京都御所より5分ほど西に歩いた、一角。新町通りと中長者町通りがぶつかる場所に姿を現すのは、白壁の土蔵と妻を見せた大きな木造家屋。

中長者町通りに面した玄関は、むしこ造りに一本子持ちの格子構えになっており、“もろみ”の文字がひと際目を引く看板が、ここが創業明治12年の老舗「澤井醤油本店」であることを教えてくれる。

暖簾をくぐり中に入ると、タイムスリップ感は一層強くなる。

そう、鼻孔をくすぐる醤油の香りを放つのは、年代物の大きな木桶。

さらに鰻の寝床と形容される京町家の先に目をやれば、今なお薪で炊く大釜が鎮座しているのだ。これこそが「澤井醤油本店」が、今なお頑なに守り続ける醤油造り。

この場所で口伝でのみで伝えられる醤油は、京の老舗割烹から、ご近所さんまで、広く京都の食文化に溶け込んでいるのだ。

時間をかけて醸される、蔵元自慢の二度熟成醤油

「醤油と言っても種類はたくさんあります。色が淡く京料理に好まれる淡口醤油に、甘みや旨みの強いさしみ醤油。

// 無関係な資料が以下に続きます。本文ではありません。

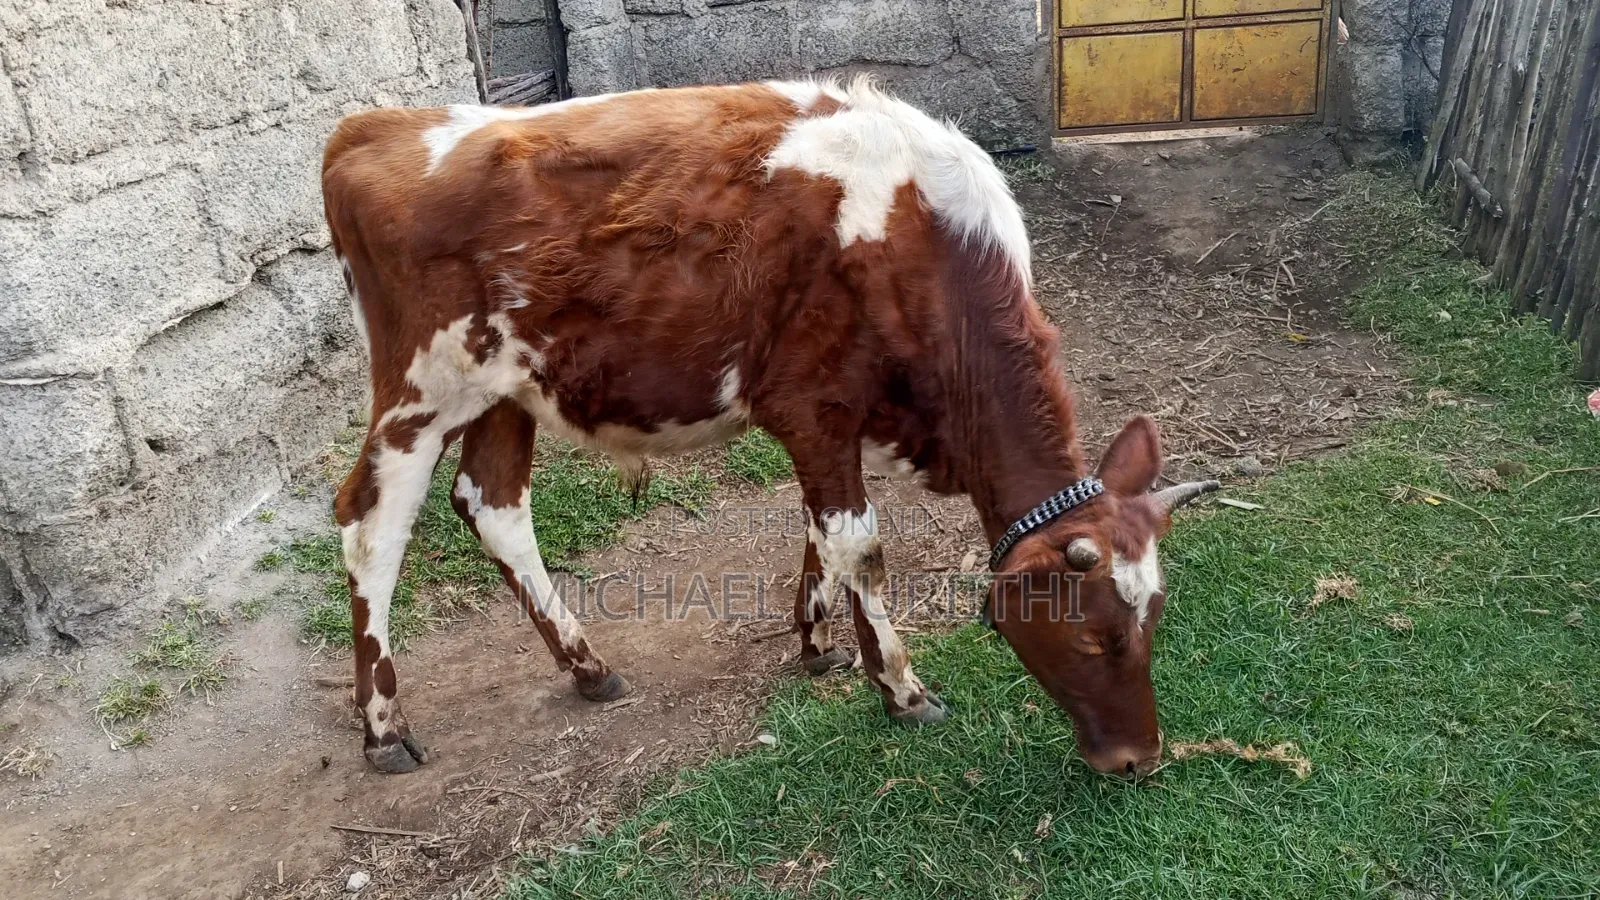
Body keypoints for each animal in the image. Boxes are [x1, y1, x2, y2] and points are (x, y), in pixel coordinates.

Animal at [320, 78, 1217, 777]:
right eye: (1095, 638)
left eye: (1155, 620)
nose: (1139, 759)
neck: (924, 245)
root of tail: (371, 129)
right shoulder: (813, 406)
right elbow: (859, 543)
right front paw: (900, 687)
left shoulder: (841, 420)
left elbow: (823, 533)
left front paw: (817, 643)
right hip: (422, 388)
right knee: (371, 524)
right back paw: (384, 728)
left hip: (507, 389)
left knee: (493, 504)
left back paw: (588, 667)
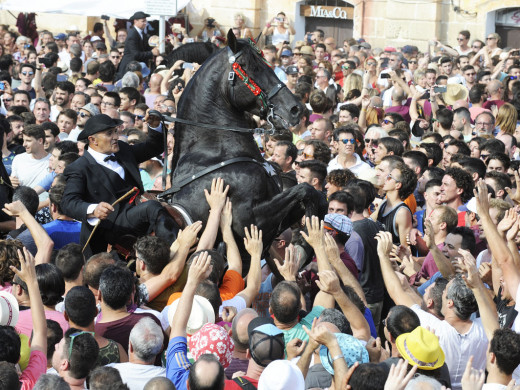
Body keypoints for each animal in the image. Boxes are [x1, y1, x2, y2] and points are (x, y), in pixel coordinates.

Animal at [160, 30, 322, 272]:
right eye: (249, 66)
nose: (296, 108)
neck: (216, 154)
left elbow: (312, 195)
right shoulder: (251, 222)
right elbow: (305, 190)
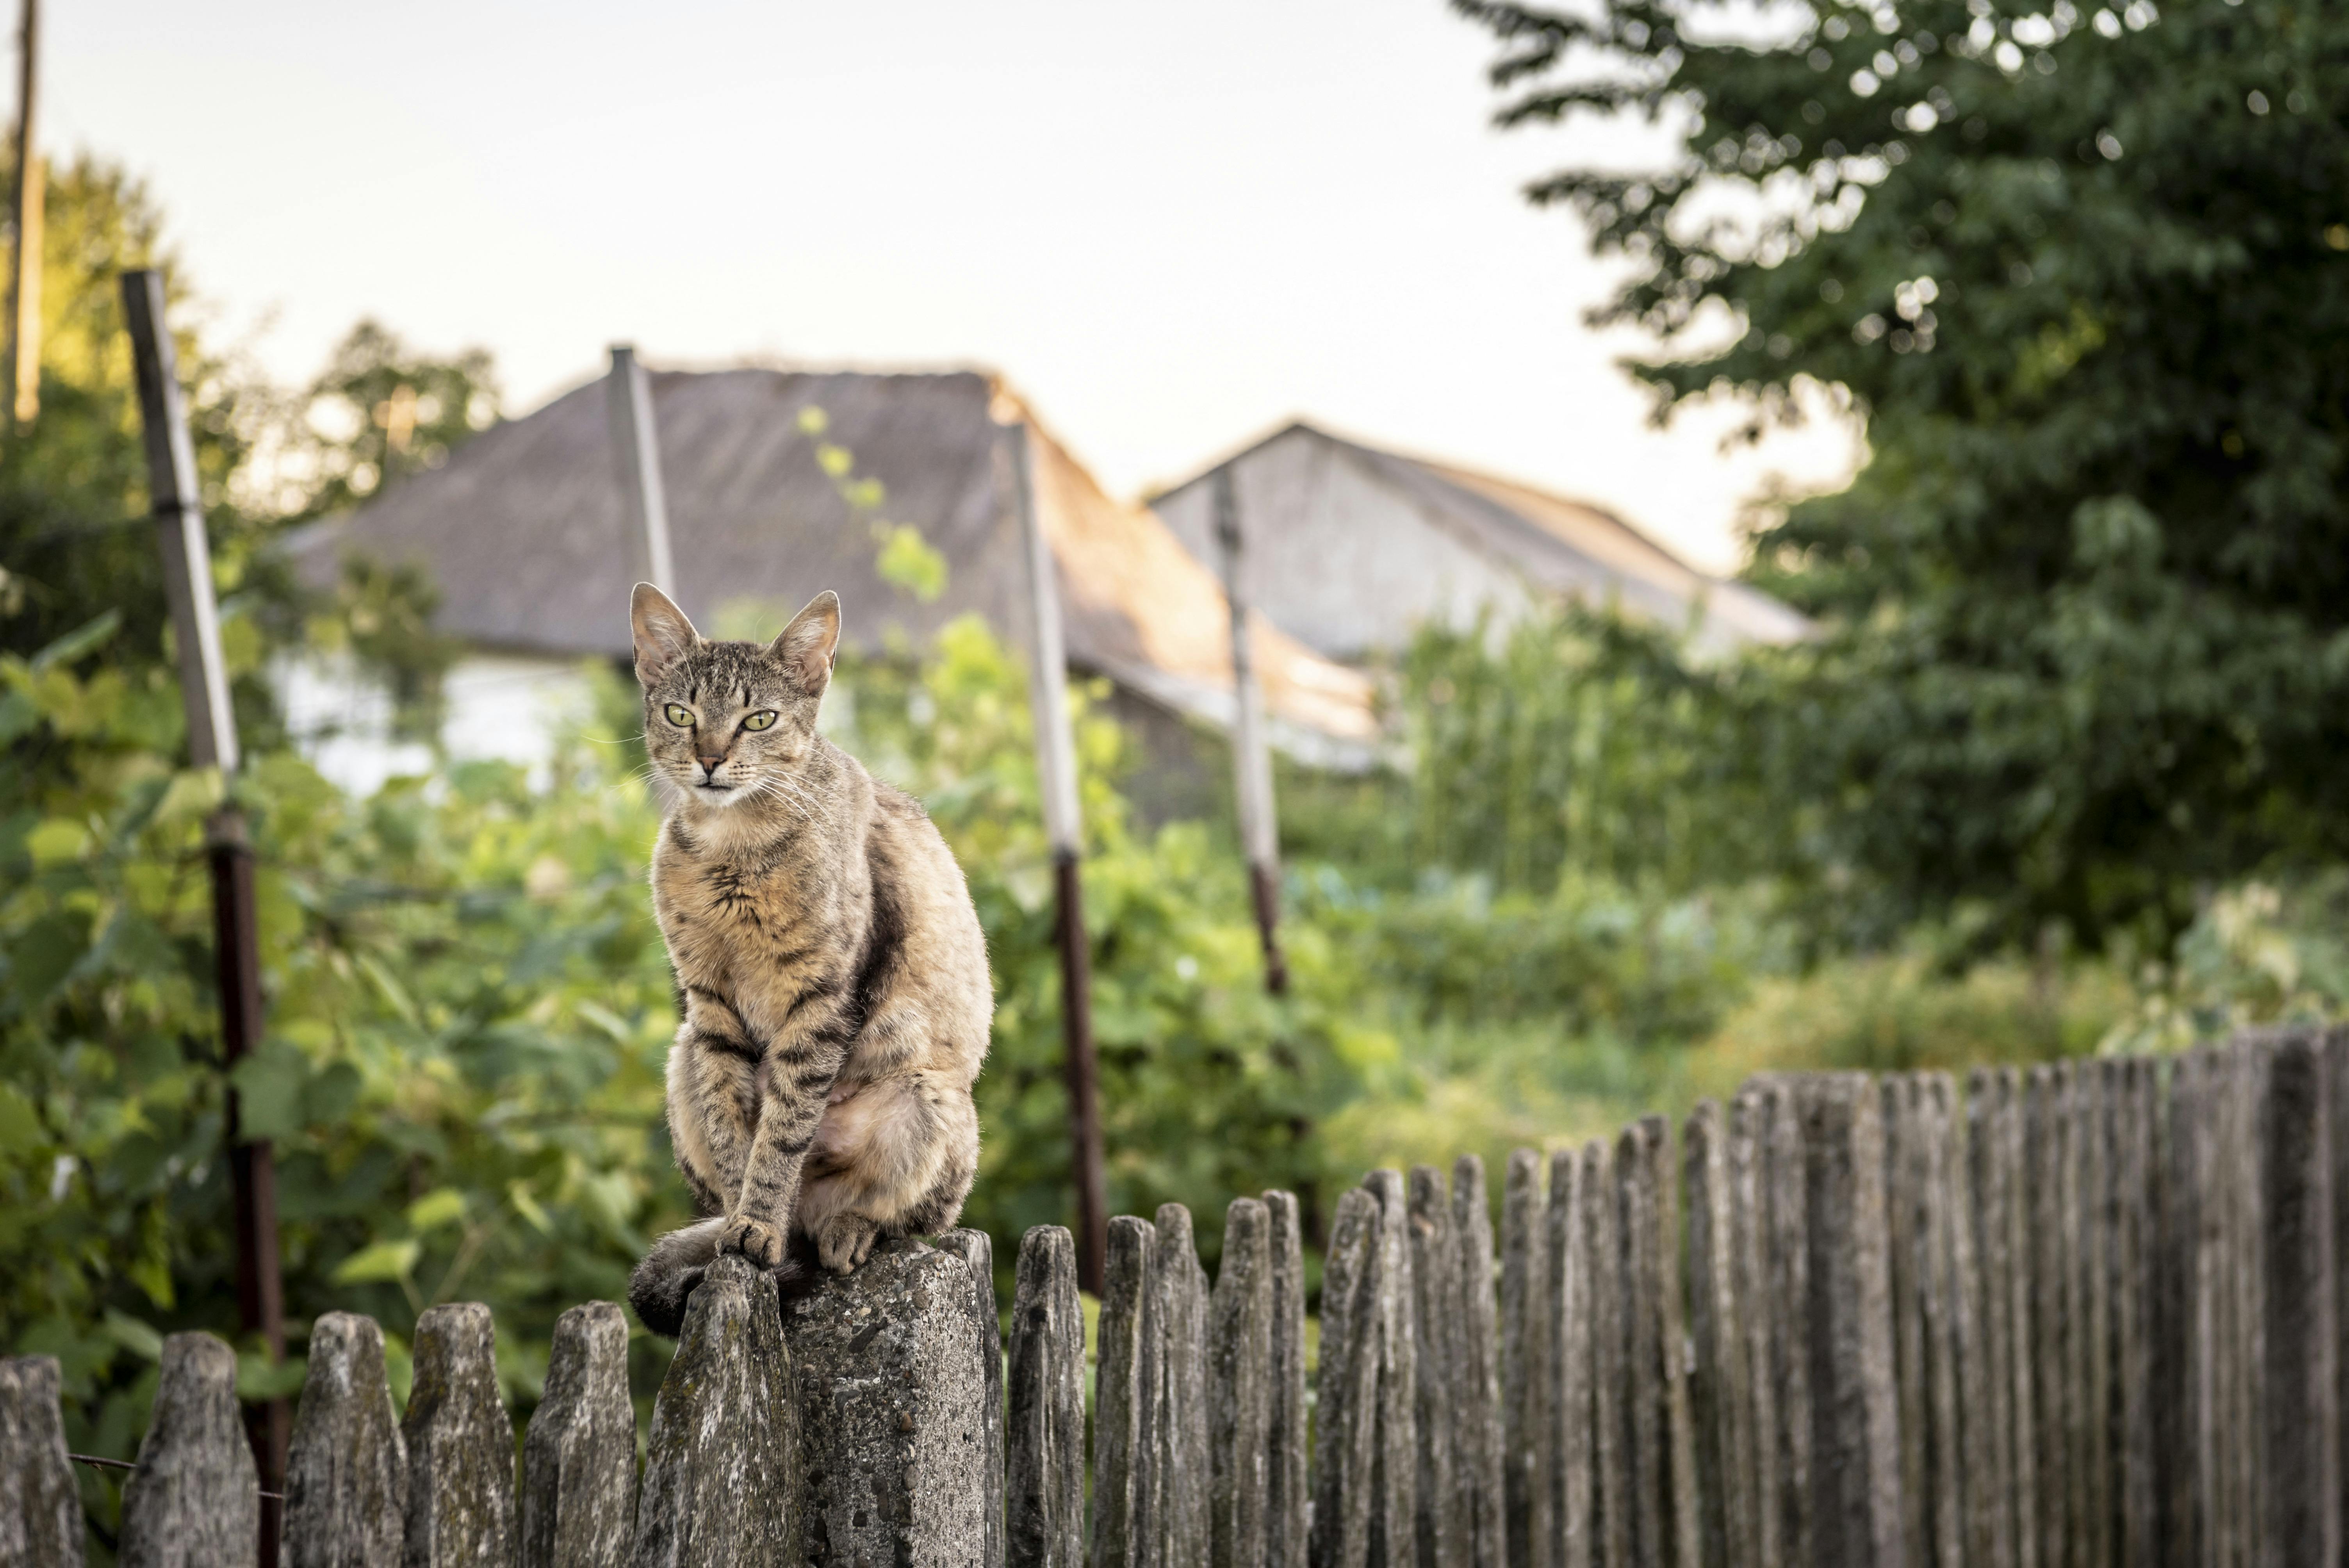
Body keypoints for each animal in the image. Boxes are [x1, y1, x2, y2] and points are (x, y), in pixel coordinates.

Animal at [625, 582, 991, 1333]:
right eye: (681, 713)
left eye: (759, 720)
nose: (710, 759)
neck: (732, 850)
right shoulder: (710, 1007)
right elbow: (738, 1135)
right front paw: (748, 1226)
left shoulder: (820, 1002)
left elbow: (785, 1128)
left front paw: (759, 1224)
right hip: (681, 1056)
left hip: (929, 1094)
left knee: (909, 1221)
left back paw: (844, 1230)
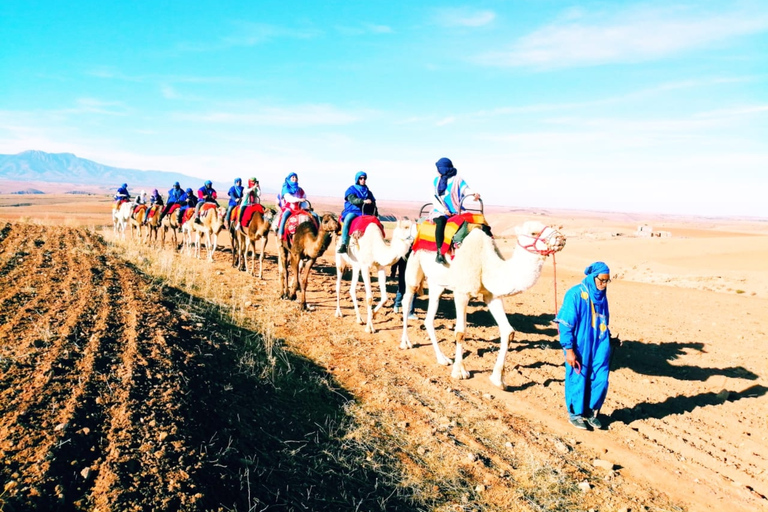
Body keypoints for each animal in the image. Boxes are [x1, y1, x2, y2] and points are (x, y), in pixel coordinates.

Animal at [400, 218, 568, 390]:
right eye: (534, 232)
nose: (560, 238)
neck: (485, 261)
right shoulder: (461, 292)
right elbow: (460, 332)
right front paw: (460, 371)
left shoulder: (492, 295)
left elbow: (508, 332)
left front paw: (498, 379)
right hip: (414, 264)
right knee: (407, 299)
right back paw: (405, 343)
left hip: (436, 282)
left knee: (429, 317)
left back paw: (442, 358)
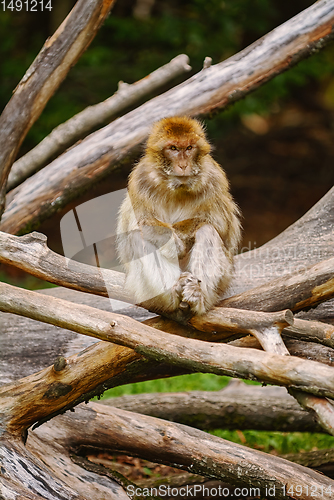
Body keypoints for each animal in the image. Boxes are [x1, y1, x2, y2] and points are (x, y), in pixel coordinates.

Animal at [116, 115, 241, 314]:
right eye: (173, 148)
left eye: (189, 148)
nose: (183, 165)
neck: (177, 187)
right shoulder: (140, 179)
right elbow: (140, 222)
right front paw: (174, 243)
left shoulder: (214, 177)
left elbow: (221, 225)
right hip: (140, 288)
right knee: (137, 236)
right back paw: (172, 294)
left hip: (223, 280)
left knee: (207, 230)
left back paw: (197, 295)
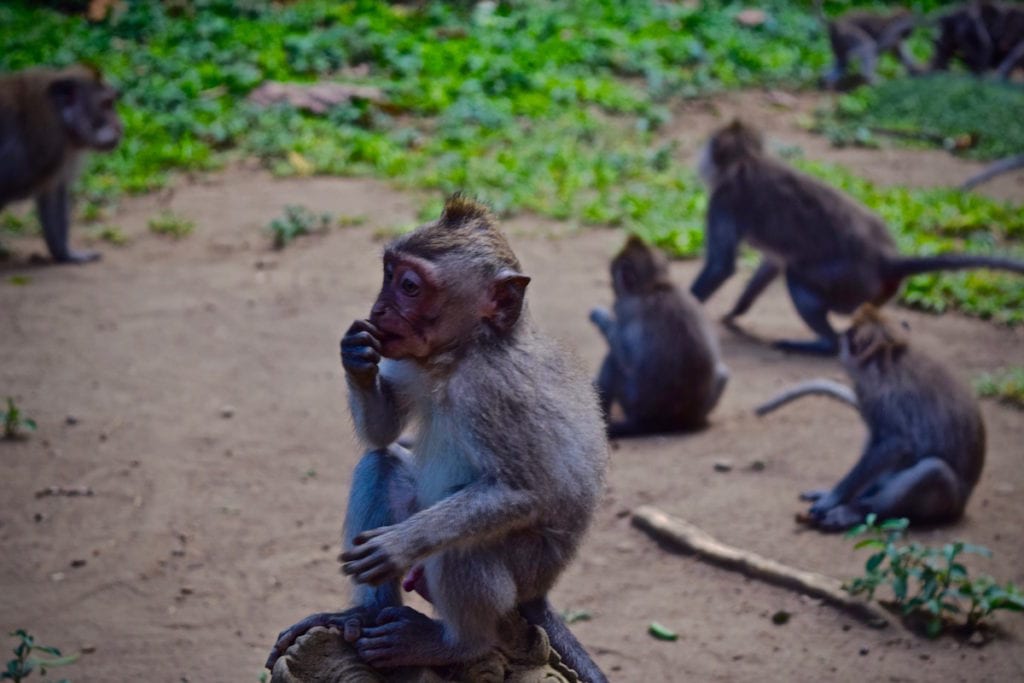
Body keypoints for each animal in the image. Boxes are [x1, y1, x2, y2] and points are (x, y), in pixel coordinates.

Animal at [0, 63, 122, 264]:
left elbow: (53, 193)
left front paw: (65, 254)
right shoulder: (46, 145)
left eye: (111, 103)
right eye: (105, 105)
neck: (62, 119)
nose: (121, 127)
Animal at [593, 236, 729, 438]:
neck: (656, 285)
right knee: (723, 373)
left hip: (631, 403)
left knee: (613, 361)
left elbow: (624, 357)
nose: (612, 285)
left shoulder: (624, 306)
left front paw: (600, 317)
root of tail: (659, 424)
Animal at [692, 121, 1024, 358]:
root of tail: (886, 259)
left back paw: (826, 345)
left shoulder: (722, 200)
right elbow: (771, 264)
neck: (747, 162)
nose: (701, 160)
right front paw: (737, 311)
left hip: (848, 282)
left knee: (798, 278)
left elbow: (722, 267)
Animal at [757, 305, 987, 532]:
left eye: (849, 334)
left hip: (947, 504)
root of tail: (962, 506)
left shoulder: (879, 395)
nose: (841, 337)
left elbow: (896, 443)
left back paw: (856, 511)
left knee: (932, 470)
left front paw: (834, 498)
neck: (890, 356)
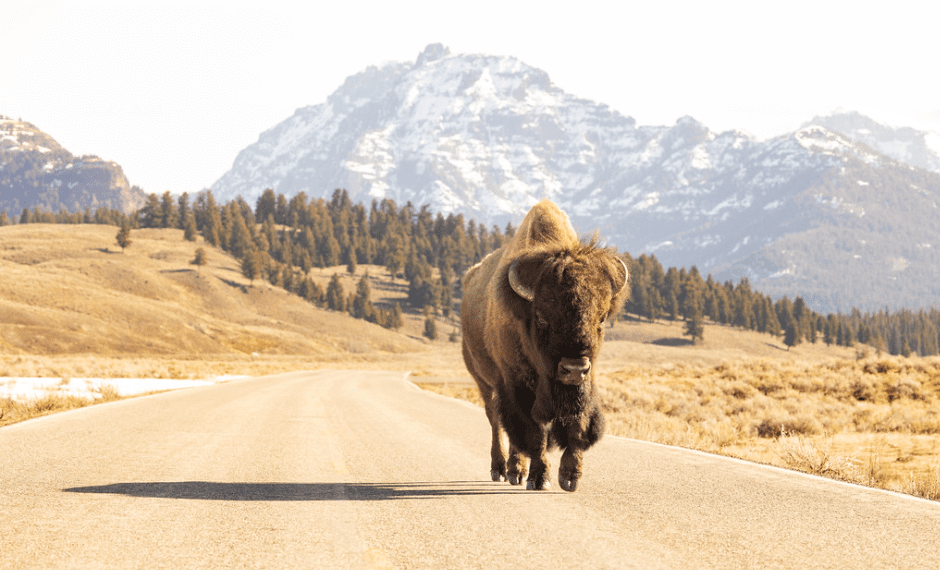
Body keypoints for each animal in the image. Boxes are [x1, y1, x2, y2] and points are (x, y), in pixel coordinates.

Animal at [461, 200, 627, 492]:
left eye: (602, 318)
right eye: (541, 317)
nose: (574, 368)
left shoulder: (585, 385)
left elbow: (578, 426)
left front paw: (570, 477)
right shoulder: (516, 384)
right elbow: (534, 432)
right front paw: (539, 478)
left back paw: (516, 471)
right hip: (484, 381)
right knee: (496, 421)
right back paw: (503, 470)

中でもウチの特徴の一つが二度熟成醤油です」。5代目・澤井久晃さんはそう言って、味見を勧めてくれる。

深い紫を称えるその醤油は、口に含んだ瞬間の塩味はやわらかく、ゆっくりと広がる大豆の風味は驚くほどまろやかに溶け出してくる。

これは一度出来上がった生の醤油に、再度、麹を仕込み直す「二度仕込み」を施した醤油であり、手間がかかる分、風味の良さが際立つ仕上がりになるという。

「醸造過程で麹菌への微妙な加減が大切だったりで、この感覚こそが、長く口伝で教えられてきた勘と経験則何だと思います」と澤井さん。

建物自体にも蔵付きの麹菌が棲み着いており、それらすべてが作用して澤井醤油の味は生み出される。

そう長く紡がれる伝統の継承こそが、唯一無二の味を造る秘訣なのだ。

お袋の味の決め手を作るなら、こだわりの醤油を隠し味に

そんな伝統の醤油造りを守り続ける澤井さんだが、手間は惜しまずお客さまに満足してもらう醤油造りがモットー。

「これだけアナログな醤油造りなので、どうしても効率は悪いんですが、こだわりの醤油として高級品にするのはナンセンス。だって、醤油は日本の文化ですからね。皆さんに使ってもらってこそなんですよ」と笑うのだ。

最近では調合済みの出汁などがスーパーなどで販売されているが、できれば各家庭のお袋の味にこそ醤油を使って欲しいと説く。

「市販の出汁でもいいんですが、ほんの一滴でも良い醤油を使っていただけると抜群に風味が立つ。そんな醤油の力を知って欲しいですね」。

料理の仕上げや風味付け、隠し味にも、京都の歴史が育んだこだわりの醤油が活躍してくれるはずだ。